**Action item:** From the data that follows, copy every line with the string "down".

[Collected data entries]
________

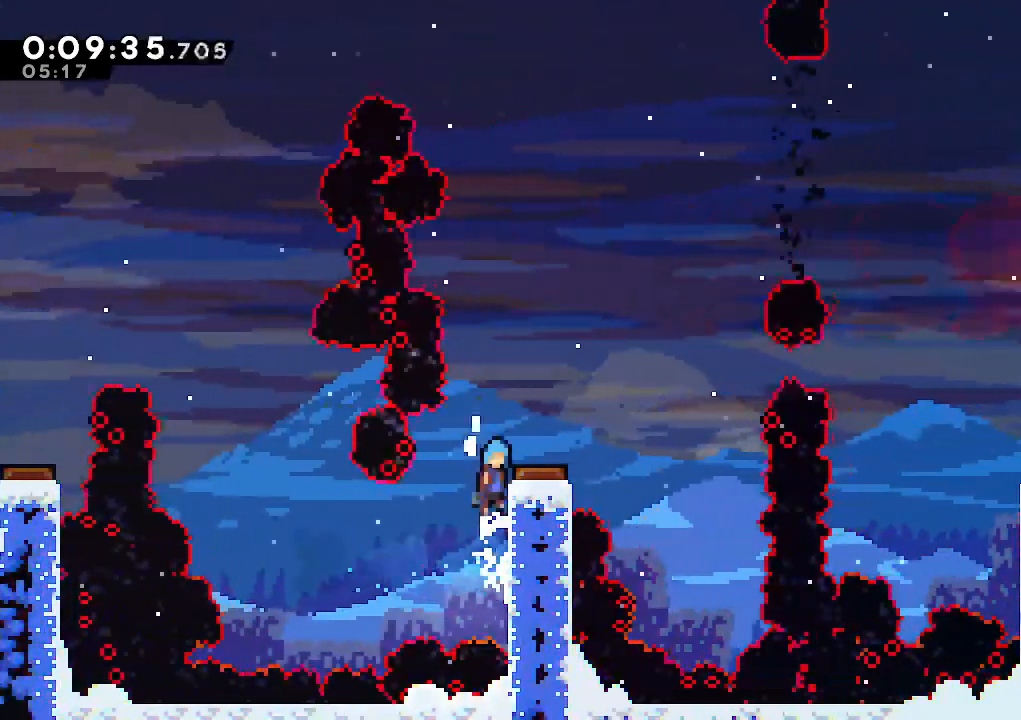
{"keys": ["right"], "events": [[167, "jump", "up"], [350, "climb", "up"]]}
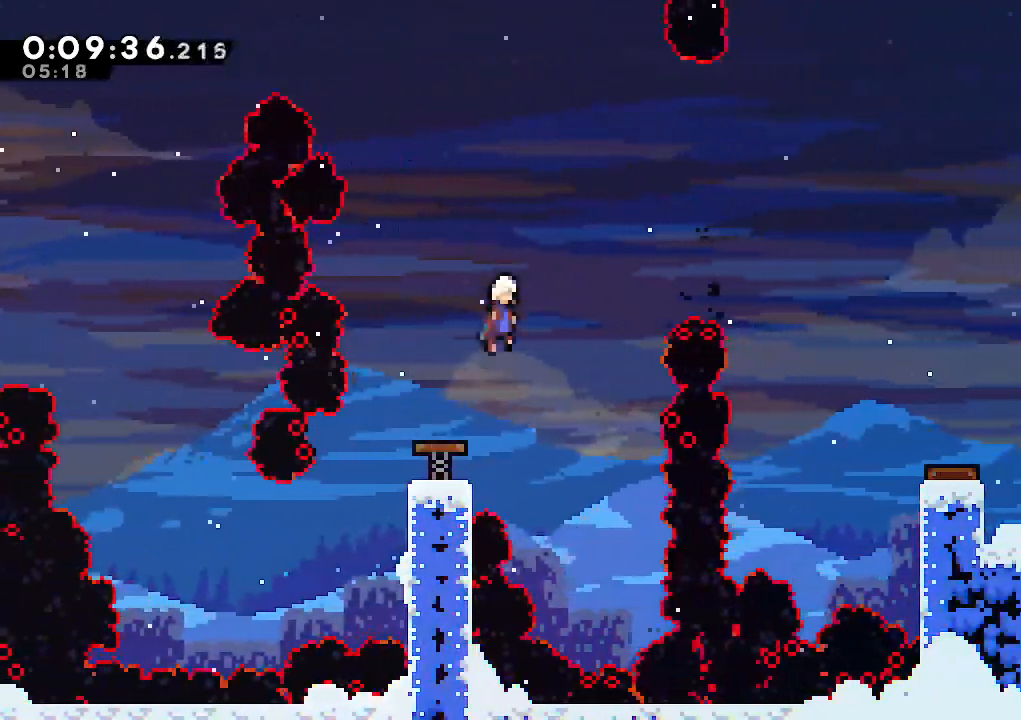
{"keys": ["right"], "events": [[267, "dash", "down"], [417, "dash", "up"]]}
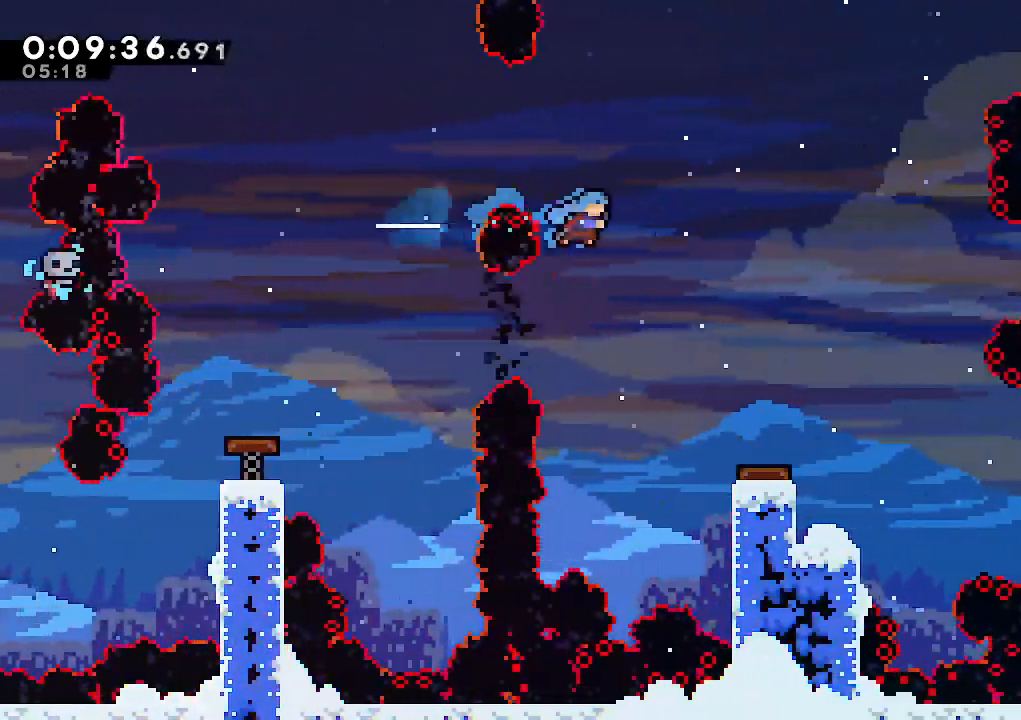
{"keys": ["right"], "events": [[383, "right", "up"], [467, "right", "down"]]}
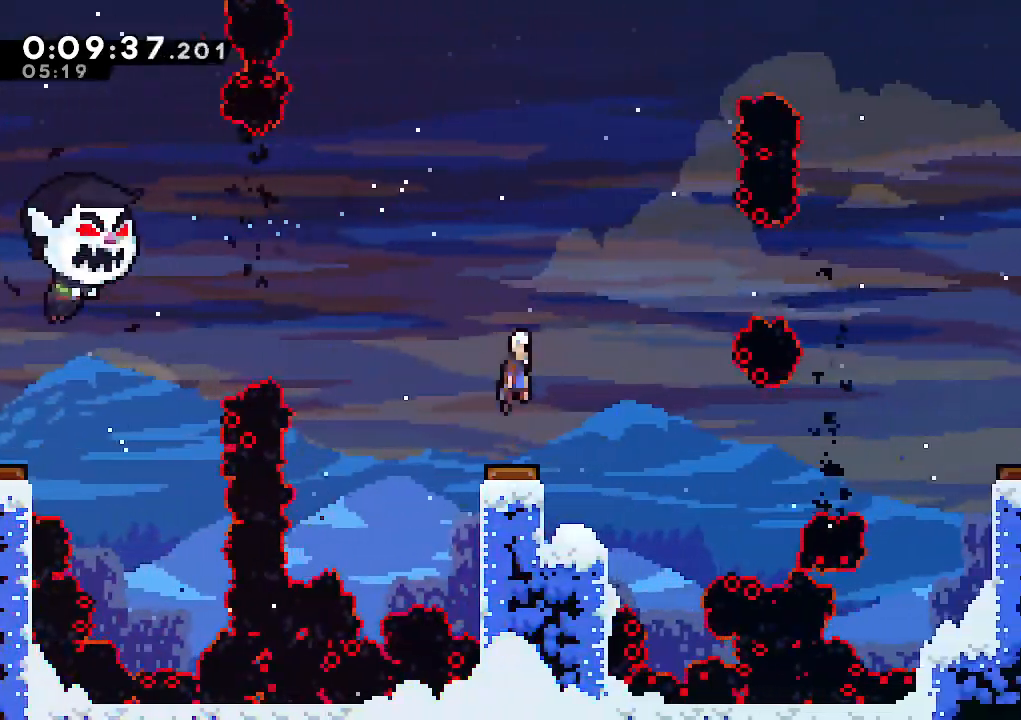
{"keys": ["right"], "events": [[167, "right", "up"], [400, "right", "down"]]}
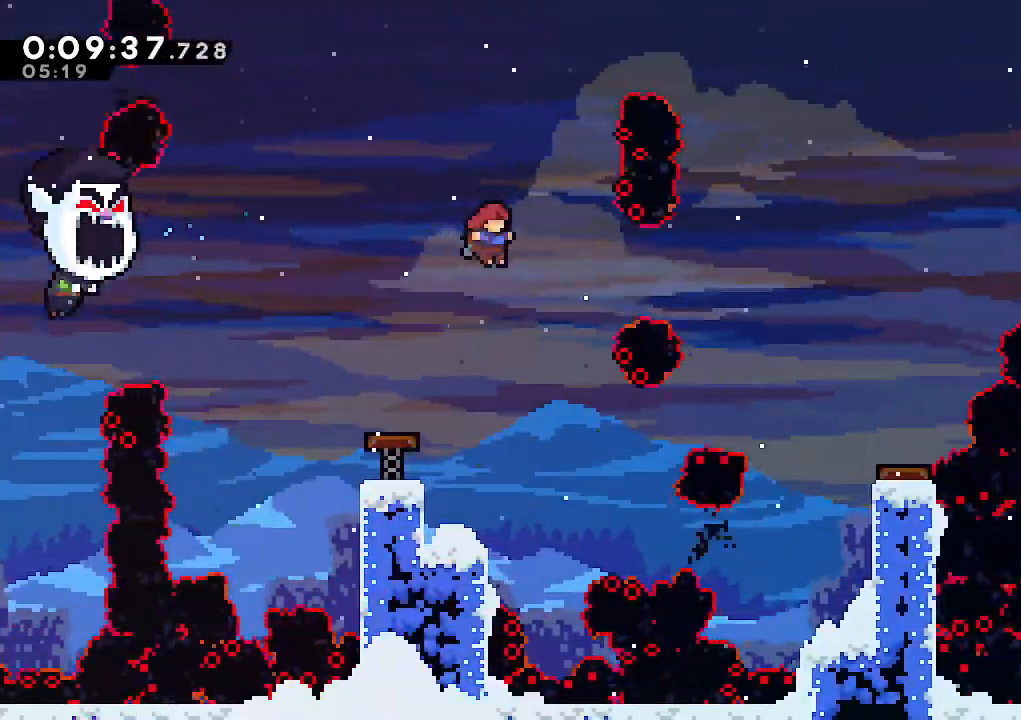
{"keys": ["right"], "events": [[83, "dash", "down"], [267, "dash", "up"]]}
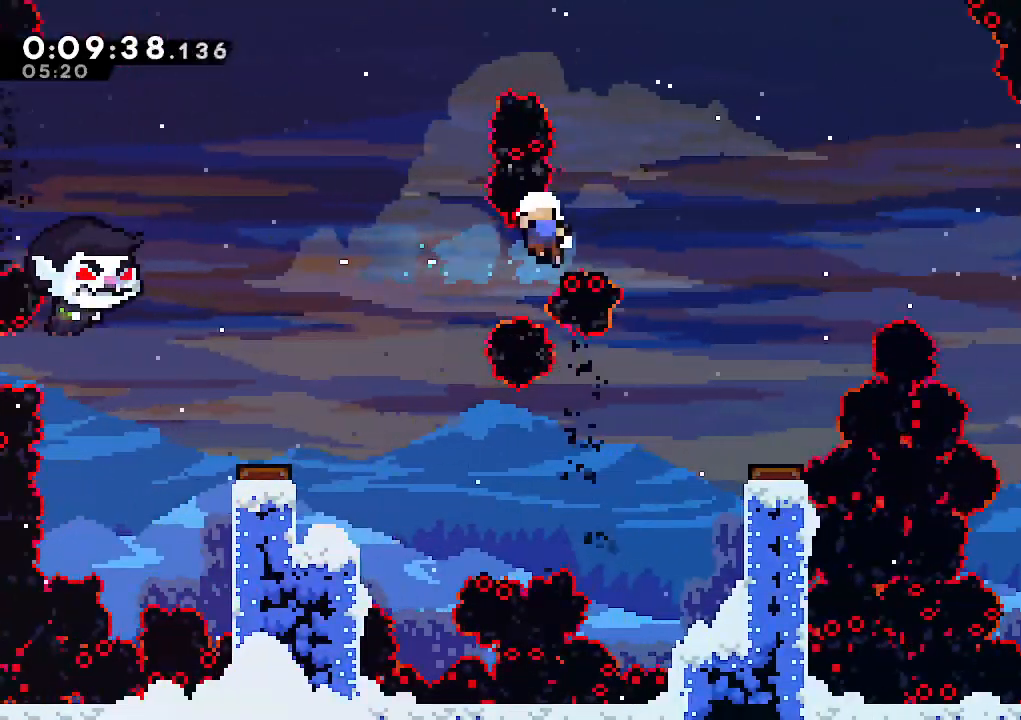
{"keys": [], "events": [[183, "jump", "down"], [233, "jump", "up"], [333, "jump", "down"], [333, "right", "up"], [467, "jump", "up"]]}
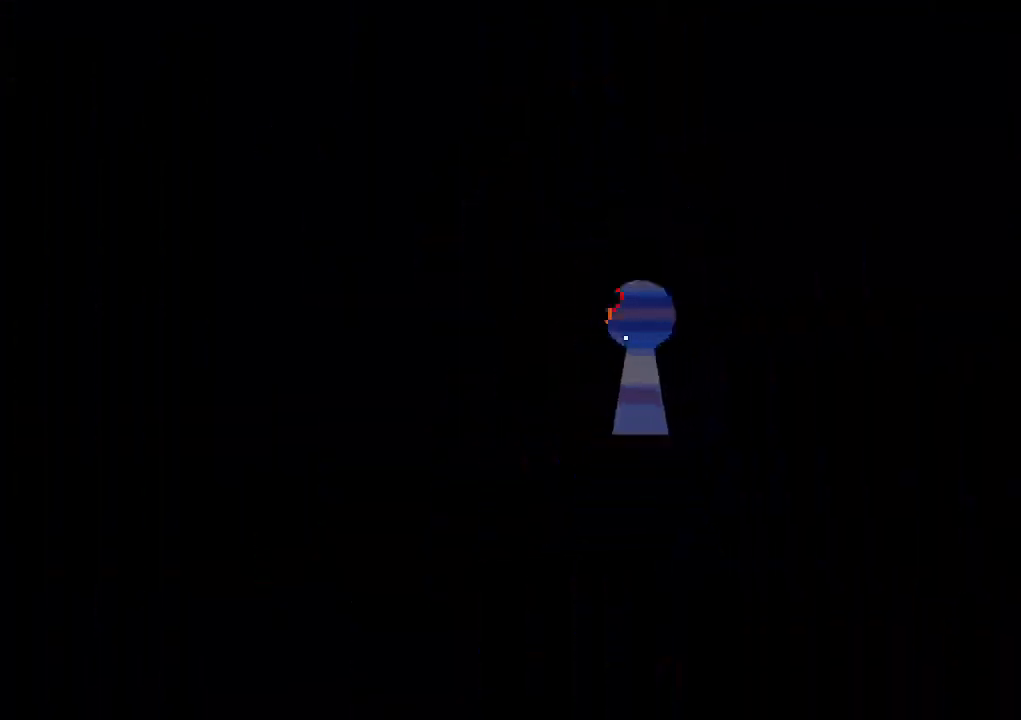
{"keys": [], "events": []}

________

**Answer section:**
{"keys": ["right"], "events": [[267, "dash", "down"], [417, "dash", "up"]]}
{"keys": ["right"], "events": [[383, "right", "up"], [467, "right", "down"]]}
{"keys": ["right"], "events": [[167, "right", "up"], [400, "right", "down"]]}
{"keys": ["right"], "events": [[83, "dash", "down"], [267, "dash", "up"]]}
{"keys": [], "events": [[183, "jump", "down"], [233, "jump", "up"], [333, "jump", "down"], [333, "right", "up"], [467, "jump", "up"]]}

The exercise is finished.